Discorso diametralmente opposto pare valere per i diffusori passivi attualmente più celebrati: benché usati come monitor, essi sono in realtà quasi sempre modelli di provenienza hi-fi, pensati per un ascolto che prevede maggiore distanza tra diffusore e ascoltatore, e sono ovviamente finalizzati a dare un’immagine meno proiettata in avanti e più diffusa in ambiente grazie a una gestione diversa della dispersione angolare. È probabilmente per questo che molti degli estimatori del monitoraggio passivo sono presenti tra i mixing engineer puri, che evidentemente cercano una prospettiva sonora più globale e più adatta a realizzare il balance di un prodotto già pronto per l’ascoltatore finale. Insomma, i passivi sono graditi da costoro proprio perché sono casse hi-fi che ripropongono il suono che ascolterà l’utente finale, e in tal senso aiutano il fonico ad avvicinarsi facilmente a tale risultato.

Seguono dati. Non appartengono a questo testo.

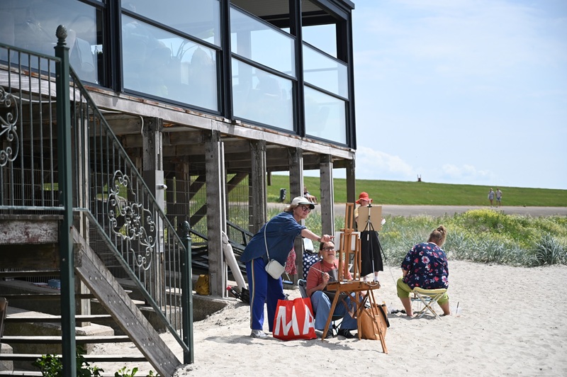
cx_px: 284
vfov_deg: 19.4
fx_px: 1102
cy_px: 188
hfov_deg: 28.9
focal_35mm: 70
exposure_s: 1/8000
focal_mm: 70
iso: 500
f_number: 4
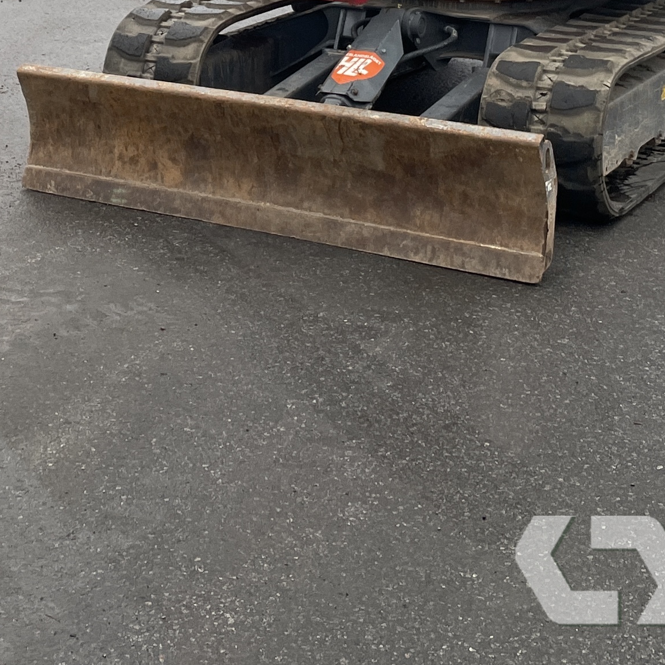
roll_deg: -2.5
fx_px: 1739
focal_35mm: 80
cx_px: 168
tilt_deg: -6.4
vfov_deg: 20.2
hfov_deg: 21.5
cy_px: -153
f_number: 1.6
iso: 32
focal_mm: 4.2
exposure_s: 1/221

Questa conclusione, che ribadisco non essere una regola su cui tutti concordano ma una valutazione personale, è adatta soprattutto alla fascia bassa di monitor, diciamo entro i 2.000 Euro: orami ho capito che i fonici che consigliano i vari Mission LX-2, Pylon Diamond Monitor, KEF LS50 e via discorrendo puntano a un suono da “end-user” che è totalmente diverso da quello dei monitor attivi di ADAM, JBL, Kali, ecc… Attenzione, ho scritto “diverso” e non migliore o peggiore: siamo davanti evidentemente a una diversa destinazione d’uso e quindi tra prodotti diversi tra loro non c’è confronto, non ci sono vincitori e vinti.

Non ritengo invece che le considerazioni sopra riportate sui diffusori attivi siano applicabili a prodotti eminentemente pro come i PSI, i Genelec the Ones (serie 83×1), alcuni modelli ATC o i particolarissimi Barefoot: qui siamo davanti a sistemi di monitoraggio di valore assoluto e liquidarli con un “tutti gli attivi suonano uguali” sarebbe semplicemente superficiale. Sono piuttosto sistemi destinati a installazioni realmente professionali ove ogni studio-designer farà le sue scelte in base al concetto personale che ha del monitoraggio: e già sappiamo che tale concetto, tale visione è declinabile in tante modalità diverse tutte ugualmente valide.
Insomma, tra attivi e passivi chi vince?
Nessuno.
Scrivere cose come “passivi tutta la cazzo di vita” (come mi è capitato di leggere su un social media) non ha alcun senso e denota un approccio manicheo e superficiale alle diverse tecnologie disponibili.
Ogni utente deve adottare il monitor che più si adatta al proprio modo di lavorare, agli scopi che si propone di raggiungere col proprio personal studio, alle fasi di lavorazione cui dedica la maggior parte del tempo.
Esistono ottimi prodotti in entrambe le categorie, l’importante è comprendere che l’attuale moda “passivo tutta la vita” è appunto una tendenza priva di argomenti assoluti. Chi scrive ritiene che una coppia di monitor attivi come per esempio i Kali LP-6 o a livello superiore i Focal Shape 65 soddisfi la stragrande maggioranza delle necessità di un producer con uno studio domestico o comunque personale, ma al contempo non disconosce il valore che può avere una coppia di economicissimi Mission LX-2 nel fare un mix che poi trasli bene su tanti impianti.
Adesso tocca a voi capire da che parte state.